--- Aim of the task ---
Quote word for word the lines below, from the line holding "scientific name: Solanum argentinum" through the line holding "phylum: Bryophyta", including both.
>> begin Available records
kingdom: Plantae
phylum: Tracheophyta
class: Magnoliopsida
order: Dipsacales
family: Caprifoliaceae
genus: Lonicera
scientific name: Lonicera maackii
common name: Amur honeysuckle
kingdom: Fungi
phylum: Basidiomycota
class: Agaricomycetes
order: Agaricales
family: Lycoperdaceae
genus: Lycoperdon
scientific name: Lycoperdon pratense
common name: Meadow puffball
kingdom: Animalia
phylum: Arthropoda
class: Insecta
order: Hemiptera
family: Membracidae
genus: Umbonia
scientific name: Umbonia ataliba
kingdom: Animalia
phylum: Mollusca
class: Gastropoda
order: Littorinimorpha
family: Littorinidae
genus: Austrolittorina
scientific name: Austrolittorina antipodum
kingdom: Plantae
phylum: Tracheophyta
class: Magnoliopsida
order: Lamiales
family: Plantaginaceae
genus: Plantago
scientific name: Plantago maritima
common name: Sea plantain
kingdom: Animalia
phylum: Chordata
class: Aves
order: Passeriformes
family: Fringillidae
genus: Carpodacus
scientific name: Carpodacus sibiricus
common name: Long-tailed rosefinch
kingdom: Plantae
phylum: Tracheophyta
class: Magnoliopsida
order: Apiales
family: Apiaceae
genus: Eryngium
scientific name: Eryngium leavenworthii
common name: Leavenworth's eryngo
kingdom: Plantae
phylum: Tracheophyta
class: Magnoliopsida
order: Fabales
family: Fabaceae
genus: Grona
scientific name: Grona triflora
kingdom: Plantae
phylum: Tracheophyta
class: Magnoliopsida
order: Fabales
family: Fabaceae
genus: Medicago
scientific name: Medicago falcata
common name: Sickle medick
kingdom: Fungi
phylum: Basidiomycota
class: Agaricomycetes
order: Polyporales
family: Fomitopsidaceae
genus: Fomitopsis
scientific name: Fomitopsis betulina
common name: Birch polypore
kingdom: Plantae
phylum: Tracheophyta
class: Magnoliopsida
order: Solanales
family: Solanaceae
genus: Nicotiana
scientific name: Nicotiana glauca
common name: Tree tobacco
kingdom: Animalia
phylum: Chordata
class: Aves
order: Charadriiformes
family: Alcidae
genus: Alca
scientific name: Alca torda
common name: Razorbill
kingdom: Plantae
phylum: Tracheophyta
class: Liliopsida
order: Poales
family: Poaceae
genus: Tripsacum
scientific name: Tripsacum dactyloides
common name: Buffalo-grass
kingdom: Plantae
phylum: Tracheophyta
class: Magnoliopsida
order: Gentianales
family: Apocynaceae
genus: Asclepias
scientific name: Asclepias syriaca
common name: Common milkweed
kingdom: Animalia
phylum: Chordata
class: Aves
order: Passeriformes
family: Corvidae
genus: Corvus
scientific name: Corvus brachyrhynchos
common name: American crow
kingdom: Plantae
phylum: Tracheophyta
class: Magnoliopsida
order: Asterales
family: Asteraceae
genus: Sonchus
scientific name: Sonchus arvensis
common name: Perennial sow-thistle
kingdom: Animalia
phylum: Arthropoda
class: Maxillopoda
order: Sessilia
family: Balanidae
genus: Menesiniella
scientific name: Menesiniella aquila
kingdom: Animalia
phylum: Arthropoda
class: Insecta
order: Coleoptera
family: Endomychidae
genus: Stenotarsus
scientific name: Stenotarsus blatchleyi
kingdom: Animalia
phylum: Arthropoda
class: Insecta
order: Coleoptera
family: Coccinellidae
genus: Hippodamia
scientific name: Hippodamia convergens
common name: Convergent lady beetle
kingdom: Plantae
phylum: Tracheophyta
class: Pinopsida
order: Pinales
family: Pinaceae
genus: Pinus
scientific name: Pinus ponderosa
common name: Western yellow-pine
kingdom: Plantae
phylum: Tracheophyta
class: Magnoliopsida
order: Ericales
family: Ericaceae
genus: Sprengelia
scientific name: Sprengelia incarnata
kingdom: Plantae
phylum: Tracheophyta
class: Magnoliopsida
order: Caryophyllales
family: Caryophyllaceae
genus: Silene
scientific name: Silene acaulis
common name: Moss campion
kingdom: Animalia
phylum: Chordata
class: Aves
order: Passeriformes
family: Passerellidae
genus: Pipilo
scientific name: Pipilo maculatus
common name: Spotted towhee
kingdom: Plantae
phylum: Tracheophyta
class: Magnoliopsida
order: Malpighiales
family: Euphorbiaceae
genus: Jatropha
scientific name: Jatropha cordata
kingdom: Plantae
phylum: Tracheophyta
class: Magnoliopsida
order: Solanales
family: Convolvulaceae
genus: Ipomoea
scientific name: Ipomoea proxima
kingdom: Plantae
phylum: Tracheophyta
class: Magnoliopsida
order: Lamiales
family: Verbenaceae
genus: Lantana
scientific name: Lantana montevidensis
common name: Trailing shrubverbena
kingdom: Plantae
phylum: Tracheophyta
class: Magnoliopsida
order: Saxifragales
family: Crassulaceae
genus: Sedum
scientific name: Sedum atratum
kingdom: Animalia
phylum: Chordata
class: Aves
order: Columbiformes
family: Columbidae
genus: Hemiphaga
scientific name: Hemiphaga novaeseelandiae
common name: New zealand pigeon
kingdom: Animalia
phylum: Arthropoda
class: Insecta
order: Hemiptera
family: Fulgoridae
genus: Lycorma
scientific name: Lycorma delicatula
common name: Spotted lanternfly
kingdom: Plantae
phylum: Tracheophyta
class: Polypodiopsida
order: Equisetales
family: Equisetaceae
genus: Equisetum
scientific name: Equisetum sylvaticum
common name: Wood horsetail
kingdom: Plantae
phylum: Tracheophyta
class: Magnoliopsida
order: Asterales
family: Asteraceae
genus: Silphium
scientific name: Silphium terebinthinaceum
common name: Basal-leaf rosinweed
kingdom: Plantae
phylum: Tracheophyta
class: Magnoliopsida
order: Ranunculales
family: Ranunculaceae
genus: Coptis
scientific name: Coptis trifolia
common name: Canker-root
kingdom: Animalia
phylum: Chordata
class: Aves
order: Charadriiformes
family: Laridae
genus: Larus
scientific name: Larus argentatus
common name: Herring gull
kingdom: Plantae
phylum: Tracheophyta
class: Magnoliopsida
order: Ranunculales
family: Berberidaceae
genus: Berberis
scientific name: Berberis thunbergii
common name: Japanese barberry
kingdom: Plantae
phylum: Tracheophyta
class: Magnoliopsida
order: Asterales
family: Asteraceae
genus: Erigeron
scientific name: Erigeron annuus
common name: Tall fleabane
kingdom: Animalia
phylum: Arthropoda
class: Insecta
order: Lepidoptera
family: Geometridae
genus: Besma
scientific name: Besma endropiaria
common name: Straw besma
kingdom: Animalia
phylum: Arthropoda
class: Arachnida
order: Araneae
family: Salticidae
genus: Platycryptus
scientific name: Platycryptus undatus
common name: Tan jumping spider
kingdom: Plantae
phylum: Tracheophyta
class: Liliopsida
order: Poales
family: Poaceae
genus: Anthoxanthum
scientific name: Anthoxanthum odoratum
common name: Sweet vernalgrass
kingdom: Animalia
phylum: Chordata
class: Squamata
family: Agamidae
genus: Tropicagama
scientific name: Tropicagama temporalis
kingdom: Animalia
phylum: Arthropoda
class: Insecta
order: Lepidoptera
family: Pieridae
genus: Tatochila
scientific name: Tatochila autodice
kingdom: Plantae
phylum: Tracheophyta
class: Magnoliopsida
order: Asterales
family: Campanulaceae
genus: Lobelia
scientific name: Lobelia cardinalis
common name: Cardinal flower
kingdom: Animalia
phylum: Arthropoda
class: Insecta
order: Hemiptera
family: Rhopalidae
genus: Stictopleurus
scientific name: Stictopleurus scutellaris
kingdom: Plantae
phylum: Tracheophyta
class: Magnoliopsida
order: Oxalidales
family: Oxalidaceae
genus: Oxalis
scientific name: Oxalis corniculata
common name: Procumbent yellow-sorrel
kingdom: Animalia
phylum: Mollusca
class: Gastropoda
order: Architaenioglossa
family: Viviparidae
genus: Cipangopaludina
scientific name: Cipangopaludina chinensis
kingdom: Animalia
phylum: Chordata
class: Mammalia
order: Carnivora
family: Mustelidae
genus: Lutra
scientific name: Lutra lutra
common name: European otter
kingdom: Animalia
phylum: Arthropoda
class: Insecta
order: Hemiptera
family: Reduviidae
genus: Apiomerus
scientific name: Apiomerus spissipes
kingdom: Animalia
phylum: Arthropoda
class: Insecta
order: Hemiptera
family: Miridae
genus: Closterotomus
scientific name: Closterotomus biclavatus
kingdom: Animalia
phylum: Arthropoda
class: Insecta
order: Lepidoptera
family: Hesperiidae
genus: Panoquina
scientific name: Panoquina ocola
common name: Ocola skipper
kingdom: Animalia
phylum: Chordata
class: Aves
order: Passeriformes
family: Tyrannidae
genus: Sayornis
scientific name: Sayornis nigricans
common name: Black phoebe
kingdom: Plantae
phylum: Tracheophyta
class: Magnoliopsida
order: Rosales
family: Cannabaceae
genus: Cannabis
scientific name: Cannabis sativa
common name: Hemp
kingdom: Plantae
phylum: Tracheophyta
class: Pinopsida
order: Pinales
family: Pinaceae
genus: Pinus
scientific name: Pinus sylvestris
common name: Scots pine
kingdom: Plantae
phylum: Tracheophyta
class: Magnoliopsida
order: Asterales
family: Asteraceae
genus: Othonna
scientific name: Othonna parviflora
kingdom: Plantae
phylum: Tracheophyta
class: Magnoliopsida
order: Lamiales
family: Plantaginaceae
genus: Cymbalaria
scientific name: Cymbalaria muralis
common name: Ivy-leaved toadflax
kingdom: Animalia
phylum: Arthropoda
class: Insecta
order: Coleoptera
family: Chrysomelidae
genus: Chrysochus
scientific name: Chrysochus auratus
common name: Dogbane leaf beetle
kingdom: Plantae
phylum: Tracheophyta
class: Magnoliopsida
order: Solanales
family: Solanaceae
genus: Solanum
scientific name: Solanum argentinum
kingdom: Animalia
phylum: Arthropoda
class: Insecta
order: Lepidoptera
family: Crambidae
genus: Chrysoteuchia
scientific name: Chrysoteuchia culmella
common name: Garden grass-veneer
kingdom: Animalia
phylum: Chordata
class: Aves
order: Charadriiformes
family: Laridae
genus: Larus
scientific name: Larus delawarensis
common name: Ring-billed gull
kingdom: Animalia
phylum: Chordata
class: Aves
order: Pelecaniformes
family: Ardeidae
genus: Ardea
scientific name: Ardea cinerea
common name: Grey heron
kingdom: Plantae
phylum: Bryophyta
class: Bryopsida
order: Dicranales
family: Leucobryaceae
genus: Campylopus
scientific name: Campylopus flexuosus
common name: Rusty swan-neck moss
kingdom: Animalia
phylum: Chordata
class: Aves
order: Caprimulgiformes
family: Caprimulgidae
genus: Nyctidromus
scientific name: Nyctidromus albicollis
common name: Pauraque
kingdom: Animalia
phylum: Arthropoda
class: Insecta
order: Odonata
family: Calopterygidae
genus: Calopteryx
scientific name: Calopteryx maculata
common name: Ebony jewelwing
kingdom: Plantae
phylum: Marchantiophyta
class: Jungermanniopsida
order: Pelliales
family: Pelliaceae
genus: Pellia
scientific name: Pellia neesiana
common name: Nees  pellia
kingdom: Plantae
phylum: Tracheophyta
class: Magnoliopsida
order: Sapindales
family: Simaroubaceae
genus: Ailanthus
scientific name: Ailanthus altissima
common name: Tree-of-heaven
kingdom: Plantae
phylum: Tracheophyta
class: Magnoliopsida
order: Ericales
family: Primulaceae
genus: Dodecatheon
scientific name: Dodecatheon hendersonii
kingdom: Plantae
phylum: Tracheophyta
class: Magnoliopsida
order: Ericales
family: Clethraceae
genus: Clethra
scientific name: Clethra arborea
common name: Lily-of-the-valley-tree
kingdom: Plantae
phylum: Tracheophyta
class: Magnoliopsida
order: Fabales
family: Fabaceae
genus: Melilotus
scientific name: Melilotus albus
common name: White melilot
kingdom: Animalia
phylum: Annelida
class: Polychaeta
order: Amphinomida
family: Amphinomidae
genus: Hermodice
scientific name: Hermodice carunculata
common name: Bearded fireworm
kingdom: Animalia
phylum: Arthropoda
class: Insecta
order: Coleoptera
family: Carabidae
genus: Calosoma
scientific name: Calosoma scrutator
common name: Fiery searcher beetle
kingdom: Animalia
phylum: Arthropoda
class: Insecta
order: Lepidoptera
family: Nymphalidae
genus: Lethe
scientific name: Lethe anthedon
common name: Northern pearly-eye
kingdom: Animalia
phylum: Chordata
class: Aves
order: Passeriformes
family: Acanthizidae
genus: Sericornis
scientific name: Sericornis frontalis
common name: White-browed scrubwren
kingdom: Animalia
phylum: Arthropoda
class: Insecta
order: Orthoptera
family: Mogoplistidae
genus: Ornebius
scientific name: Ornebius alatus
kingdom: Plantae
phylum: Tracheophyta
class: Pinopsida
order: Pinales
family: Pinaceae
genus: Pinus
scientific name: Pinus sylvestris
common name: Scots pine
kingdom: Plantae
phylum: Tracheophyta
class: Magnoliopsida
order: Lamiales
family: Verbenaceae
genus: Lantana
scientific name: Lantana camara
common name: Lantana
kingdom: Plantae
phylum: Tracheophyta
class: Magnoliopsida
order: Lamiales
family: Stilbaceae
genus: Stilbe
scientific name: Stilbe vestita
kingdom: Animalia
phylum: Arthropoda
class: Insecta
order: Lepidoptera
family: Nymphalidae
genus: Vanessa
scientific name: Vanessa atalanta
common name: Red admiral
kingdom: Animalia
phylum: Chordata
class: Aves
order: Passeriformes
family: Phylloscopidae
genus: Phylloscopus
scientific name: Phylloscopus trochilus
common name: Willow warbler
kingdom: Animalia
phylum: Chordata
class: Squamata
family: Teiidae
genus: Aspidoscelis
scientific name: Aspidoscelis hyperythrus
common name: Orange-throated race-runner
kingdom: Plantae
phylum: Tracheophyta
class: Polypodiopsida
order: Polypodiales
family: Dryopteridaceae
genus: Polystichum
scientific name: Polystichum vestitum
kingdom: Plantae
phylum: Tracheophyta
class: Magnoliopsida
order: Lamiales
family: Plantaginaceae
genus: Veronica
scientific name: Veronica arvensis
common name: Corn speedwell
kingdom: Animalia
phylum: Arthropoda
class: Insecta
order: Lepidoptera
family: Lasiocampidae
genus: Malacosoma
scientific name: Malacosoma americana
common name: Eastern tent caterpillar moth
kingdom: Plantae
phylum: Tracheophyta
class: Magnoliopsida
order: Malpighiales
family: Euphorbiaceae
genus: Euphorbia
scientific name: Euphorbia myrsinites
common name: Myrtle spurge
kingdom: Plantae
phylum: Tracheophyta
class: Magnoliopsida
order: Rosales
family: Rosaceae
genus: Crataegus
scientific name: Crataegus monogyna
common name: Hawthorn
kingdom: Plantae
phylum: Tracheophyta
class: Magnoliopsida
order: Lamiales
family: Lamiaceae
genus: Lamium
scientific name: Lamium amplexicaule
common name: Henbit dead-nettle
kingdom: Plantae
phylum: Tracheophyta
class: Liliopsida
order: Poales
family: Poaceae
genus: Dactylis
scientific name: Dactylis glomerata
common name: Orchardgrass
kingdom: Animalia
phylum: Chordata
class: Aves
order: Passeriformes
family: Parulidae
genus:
>> end Available records
--- Solution to this problem ---
scientific name: Solanum argentinum
kingdom: Animalia
phylum: Arthropoda
class: Insecta
order: Lepidoptera
family: Crambidae
genus: Chrysoteuchia
scientific name: Chrysoteuchia culmella
common name: Garden grass-veneer
kingdom: Animalia
phylum: Chordata
class: Aves
order: Charadriiformes
family: Laridae
genus: Larus
scientific name: Larus delawarensis
common name: Ring-billed gull
kingdom: Animalia
phylum: Chordata
class: Aves
order: Pelecaniformes
family: Ardeidae
genus: Ardea
scientific name: Ardea cinerea
common name: Grey heron
kingdom: Plantae
phylum: Bryophyta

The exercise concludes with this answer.